Very slow unlockall()

From: Milan Broz
Date: Wed Jan 06 2021 - 10:21:00 EST


Hi,

we use mlockall(MCL_CURRENT | MCL_FUTURE) / munlockall() in cryptsetup code
and someone tried to use it with hardened memory allocator library.

Execution time was increased to extreme (minutes) and as we found, the problem
is in munlockall().

Here is a plain reproducer for the core without any external code - it takes
unlocking on Fedora rawhide kernel more than 30 seconds!
I can reproduce it on 5.10 kernels and Linus' git.

The reproducer below tries to mmap large amount memory with PROT_NONE (later never used).
The real code of course does something more useful but the problem is the same.

=======

• _EXERCISE TASK 1_:
Answer these questions using the mailing-list post:
(a) Which two calls does the cryptsetup code use for memory locking?
(b) On the Fedora rawhide kernel, how long does unlocking take with the reproducer?
(c) With what protection does the reproducer map its large amount of memory?
• _EXERCISE TASK 2_: In the mailing-list post, rename "reproducer" to "test program" throughout the passage starting at "Execution time was" and ending at "than 30 seconds!", and give the resulting passage.
• _EXERCISE TASK 3_: Condense the paragraph of the mailing-list post that begins "Here is a plain reproducer" into one shorter sentence, keeping its main facts.
Answer the tasks using only the mailing-list post, without outside sources.

• _SUPPLIED ENTRIES_:
=======

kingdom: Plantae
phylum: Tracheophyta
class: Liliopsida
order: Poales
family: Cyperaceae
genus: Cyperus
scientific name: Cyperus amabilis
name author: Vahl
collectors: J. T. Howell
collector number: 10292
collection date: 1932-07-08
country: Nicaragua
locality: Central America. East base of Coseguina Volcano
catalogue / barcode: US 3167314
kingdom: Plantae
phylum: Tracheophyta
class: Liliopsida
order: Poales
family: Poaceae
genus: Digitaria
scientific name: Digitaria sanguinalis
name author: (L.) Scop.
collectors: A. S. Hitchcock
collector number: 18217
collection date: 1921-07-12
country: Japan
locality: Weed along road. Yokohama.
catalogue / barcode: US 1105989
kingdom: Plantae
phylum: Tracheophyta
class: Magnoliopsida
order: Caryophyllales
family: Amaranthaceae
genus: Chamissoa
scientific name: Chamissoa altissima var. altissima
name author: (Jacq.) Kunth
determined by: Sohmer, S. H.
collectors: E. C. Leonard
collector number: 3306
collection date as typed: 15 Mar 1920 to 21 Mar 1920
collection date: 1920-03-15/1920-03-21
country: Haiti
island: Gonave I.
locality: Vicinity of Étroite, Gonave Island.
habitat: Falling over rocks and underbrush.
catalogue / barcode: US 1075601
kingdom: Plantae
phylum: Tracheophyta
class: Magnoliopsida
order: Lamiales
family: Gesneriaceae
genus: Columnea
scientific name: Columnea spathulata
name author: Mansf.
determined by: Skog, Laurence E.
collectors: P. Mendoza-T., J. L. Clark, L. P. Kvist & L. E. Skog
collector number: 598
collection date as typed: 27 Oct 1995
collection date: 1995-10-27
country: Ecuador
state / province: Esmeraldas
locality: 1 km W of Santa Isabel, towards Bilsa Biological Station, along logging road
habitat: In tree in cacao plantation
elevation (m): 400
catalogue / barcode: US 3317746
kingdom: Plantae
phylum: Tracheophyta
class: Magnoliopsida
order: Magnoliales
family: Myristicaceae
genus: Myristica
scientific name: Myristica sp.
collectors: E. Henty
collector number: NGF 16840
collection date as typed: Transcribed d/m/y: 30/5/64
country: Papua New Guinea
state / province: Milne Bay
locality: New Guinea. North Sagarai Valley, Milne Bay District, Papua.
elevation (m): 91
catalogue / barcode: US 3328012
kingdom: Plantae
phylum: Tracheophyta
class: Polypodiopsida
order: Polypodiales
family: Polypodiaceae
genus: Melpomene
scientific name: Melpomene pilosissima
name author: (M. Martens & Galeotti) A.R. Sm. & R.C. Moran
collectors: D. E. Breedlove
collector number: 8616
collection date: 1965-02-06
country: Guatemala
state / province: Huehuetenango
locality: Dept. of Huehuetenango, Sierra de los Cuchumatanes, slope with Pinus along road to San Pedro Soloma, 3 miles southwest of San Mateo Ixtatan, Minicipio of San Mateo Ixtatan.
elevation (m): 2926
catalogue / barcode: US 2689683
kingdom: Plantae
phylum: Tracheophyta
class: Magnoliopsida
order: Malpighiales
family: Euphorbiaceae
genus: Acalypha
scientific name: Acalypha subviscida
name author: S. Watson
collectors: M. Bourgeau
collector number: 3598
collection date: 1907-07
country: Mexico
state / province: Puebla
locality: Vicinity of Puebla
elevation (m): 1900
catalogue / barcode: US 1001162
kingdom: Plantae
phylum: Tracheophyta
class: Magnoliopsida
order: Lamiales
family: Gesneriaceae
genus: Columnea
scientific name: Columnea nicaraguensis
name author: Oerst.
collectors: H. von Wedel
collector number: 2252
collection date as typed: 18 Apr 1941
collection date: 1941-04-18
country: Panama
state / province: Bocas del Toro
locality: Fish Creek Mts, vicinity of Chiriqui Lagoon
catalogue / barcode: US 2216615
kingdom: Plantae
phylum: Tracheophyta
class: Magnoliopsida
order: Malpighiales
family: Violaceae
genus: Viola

=======

• _WORKED ANSWER 1_:
(a) mlockall(MCL_CURRENT | MCL_FUTURE) and munlockall()
(b) More than 30 seconds
(c) PROT_NONE

• _WORKED ANSWER 2_:
Execution time was increased to extreme (minutes) and as we found, the problem
is in munlockall().

Here is a plain test program for the core without any external code - it takes
unlocking on Fedora rawhide kernel more than 30 seconds!

• _WORKED ANSWER 3_: A standalone reproducer without external code makes unlocking take over 30 seconds on the Fedora rawhide kernel, and the problem also appears on 5.10 kernels and Linus' git.